The idea also fits the price war in AI models. If the most capable models remain expensive, companies will need to reserve them for tasks where their reasoning actually makes a difference. Mechanical execution, repetitive changes, and tests can move to cheaper models or automated tools.
It does not replace technical review, but it can raise the baseline
The real usefulness will depend on each repository. A small project may not need such a structured audit. A large monorepo, with technical debt, pending migrations, and several teams, may get much more value from it. It will also depend on the quality of the model used as advisor and on the team’s discipline in reviewing the plans before executing them.
It should not be presented as a replacement for a senior developer. It can, however, act as a multiplier. It can find duplications, turn scattered findings into clear plans, generate actionable issues, and prevent a cheap agent from working without context. For many teams, that is already a meaningful step forward.
AI-assisted programming is moving beyond the era of improvised prompts.
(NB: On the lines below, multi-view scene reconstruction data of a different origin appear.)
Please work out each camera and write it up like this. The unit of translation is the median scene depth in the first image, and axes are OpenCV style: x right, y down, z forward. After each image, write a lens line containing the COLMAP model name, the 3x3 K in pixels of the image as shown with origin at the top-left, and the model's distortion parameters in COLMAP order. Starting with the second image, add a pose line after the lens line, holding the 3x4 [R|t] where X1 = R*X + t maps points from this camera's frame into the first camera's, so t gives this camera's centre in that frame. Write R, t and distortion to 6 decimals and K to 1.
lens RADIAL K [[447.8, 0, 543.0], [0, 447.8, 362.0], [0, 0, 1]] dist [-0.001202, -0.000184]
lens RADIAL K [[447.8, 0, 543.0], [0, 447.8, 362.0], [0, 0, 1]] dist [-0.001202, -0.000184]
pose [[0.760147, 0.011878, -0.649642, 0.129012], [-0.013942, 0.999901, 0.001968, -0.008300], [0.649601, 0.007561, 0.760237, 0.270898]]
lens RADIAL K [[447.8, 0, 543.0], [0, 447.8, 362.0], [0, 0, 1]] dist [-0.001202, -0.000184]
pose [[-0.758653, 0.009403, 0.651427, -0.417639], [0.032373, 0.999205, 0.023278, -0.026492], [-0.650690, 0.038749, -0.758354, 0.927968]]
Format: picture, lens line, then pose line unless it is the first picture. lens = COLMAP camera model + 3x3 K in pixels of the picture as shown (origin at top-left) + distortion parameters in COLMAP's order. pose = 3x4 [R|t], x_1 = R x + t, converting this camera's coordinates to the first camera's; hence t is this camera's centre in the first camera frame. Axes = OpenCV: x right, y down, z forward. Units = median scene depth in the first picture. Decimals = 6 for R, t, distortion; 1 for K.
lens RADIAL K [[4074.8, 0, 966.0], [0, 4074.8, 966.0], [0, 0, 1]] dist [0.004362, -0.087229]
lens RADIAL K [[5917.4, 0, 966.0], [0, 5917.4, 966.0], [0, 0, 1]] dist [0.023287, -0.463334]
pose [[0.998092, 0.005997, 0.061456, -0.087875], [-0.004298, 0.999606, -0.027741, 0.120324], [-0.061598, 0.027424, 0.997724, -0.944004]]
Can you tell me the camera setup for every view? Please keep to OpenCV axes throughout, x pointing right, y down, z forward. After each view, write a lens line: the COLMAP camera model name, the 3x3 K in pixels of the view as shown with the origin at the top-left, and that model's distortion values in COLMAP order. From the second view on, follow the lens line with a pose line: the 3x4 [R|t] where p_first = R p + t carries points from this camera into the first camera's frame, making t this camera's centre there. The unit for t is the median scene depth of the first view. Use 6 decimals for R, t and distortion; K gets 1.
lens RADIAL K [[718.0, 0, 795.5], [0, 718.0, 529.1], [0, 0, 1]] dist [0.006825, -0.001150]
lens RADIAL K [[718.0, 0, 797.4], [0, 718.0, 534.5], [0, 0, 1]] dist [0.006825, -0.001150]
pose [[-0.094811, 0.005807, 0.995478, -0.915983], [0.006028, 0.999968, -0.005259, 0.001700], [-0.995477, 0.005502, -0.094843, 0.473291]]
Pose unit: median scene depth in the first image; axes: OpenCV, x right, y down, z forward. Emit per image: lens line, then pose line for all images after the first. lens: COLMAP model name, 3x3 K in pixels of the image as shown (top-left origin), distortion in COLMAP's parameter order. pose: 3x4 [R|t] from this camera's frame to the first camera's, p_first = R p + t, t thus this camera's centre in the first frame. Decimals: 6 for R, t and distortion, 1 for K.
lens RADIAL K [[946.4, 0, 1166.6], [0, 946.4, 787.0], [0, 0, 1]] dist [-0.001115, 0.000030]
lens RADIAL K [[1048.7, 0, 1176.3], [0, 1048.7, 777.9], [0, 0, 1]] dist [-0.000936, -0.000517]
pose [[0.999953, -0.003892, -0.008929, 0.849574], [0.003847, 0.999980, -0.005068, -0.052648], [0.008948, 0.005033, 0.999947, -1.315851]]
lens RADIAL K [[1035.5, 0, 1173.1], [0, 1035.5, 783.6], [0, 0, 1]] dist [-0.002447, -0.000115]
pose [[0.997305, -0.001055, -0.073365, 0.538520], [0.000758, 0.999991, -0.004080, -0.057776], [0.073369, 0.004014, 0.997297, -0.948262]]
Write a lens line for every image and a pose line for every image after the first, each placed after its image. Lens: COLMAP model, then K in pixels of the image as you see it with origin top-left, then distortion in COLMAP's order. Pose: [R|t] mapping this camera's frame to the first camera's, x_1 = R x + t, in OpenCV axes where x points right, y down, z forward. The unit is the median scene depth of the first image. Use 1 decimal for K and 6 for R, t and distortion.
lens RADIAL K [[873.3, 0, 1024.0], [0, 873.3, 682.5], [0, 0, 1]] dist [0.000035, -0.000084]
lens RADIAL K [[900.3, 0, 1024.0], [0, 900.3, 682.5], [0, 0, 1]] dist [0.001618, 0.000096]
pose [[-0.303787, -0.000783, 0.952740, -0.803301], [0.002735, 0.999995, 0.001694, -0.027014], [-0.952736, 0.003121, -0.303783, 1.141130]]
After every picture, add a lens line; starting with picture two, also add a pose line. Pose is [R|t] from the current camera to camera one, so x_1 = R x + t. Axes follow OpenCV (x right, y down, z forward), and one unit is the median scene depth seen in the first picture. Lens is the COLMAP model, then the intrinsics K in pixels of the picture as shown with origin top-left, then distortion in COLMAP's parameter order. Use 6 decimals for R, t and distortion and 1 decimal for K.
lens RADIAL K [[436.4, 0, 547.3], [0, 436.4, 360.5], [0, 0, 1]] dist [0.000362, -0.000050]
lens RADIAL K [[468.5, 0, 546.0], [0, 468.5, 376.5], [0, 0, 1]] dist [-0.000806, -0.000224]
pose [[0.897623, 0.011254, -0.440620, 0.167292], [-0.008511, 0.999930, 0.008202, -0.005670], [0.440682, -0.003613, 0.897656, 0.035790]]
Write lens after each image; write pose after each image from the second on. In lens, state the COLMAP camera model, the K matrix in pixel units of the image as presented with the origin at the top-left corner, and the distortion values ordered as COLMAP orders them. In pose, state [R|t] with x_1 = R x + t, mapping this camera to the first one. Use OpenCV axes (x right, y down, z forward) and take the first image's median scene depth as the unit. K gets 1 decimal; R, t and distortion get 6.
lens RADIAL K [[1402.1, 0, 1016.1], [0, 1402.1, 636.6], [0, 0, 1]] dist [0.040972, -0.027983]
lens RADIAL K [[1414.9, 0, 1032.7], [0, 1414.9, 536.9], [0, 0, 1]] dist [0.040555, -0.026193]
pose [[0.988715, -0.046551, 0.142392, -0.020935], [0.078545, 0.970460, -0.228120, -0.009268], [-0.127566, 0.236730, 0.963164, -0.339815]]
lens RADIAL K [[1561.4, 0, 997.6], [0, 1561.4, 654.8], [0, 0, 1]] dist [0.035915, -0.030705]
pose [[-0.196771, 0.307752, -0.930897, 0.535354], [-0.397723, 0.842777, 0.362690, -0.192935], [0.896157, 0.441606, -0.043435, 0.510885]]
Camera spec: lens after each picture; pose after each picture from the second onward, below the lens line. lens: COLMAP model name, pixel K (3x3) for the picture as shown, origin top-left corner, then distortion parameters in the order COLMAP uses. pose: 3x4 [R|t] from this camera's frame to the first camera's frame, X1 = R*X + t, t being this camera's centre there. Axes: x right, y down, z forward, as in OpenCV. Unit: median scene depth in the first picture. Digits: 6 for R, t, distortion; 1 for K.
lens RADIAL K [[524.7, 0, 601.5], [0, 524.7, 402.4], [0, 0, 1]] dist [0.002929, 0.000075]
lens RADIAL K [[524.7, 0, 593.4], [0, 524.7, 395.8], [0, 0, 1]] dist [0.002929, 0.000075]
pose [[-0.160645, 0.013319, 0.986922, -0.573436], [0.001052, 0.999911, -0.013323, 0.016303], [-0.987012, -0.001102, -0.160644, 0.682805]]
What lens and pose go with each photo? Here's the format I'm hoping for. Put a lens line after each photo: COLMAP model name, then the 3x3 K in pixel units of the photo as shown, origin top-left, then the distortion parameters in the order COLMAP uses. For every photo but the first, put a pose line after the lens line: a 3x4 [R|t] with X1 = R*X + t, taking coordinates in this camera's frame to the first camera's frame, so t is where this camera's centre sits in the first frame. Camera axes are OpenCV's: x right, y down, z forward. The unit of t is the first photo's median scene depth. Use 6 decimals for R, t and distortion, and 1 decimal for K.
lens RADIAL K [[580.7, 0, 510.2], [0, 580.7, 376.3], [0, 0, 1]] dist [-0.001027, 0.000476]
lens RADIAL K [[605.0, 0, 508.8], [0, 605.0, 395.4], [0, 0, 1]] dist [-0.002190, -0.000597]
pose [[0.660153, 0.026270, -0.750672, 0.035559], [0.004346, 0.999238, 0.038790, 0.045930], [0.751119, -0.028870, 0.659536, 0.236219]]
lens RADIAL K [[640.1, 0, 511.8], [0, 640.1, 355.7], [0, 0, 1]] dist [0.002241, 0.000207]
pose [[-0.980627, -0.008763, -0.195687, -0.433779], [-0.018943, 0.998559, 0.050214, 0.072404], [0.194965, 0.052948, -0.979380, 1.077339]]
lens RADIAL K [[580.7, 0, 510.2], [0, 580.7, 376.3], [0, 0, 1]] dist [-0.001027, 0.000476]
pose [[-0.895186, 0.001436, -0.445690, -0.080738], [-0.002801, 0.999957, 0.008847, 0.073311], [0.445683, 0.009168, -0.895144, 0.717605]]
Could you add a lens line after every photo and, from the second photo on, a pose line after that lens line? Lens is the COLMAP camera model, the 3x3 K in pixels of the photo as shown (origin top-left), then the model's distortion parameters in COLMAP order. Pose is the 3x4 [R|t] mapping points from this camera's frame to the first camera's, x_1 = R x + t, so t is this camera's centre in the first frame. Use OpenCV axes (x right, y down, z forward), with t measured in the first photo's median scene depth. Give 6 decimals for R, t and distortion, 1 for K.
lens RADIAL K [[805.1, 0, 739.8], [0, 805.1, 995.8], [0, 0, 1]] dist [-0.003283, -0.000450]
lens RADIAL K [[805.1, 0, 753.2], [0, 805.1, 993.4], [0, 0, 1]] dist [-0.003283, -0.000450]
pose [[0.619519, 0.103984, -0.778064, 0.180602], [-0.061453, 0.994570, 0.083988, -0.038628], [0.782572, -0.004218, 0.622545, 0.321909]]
The next step will be workflows where expensive models reason, cheap models execute, tests verify, and humans keep the final decision. shadcn/improve points exactly in that direction: less magic, more process, and plans that can actually be reviewed.
Frequently asked questions
What is shadcn/improve?
It is an Agent Skill that audits a repository, detects possible improvements, and writes Markdown implementation plans for other agents or humans to execute.
How is it installed?
The project says it can be installed with the command npx skills add shadcn/improve in environments compatible with the Agent Skills format.
Does it make changes to the code?
Not directly. The skill writes plans in the plans/ folder. Execution can be delegated to another agent in an isolated worktree, but the final merge remains under the user’s control.
Why can it reduce AI costs?
Because it allows teams to use an expensive model for understanding and planning, and cheaper models for executing well-scoped tasks with verification commands and clear limits.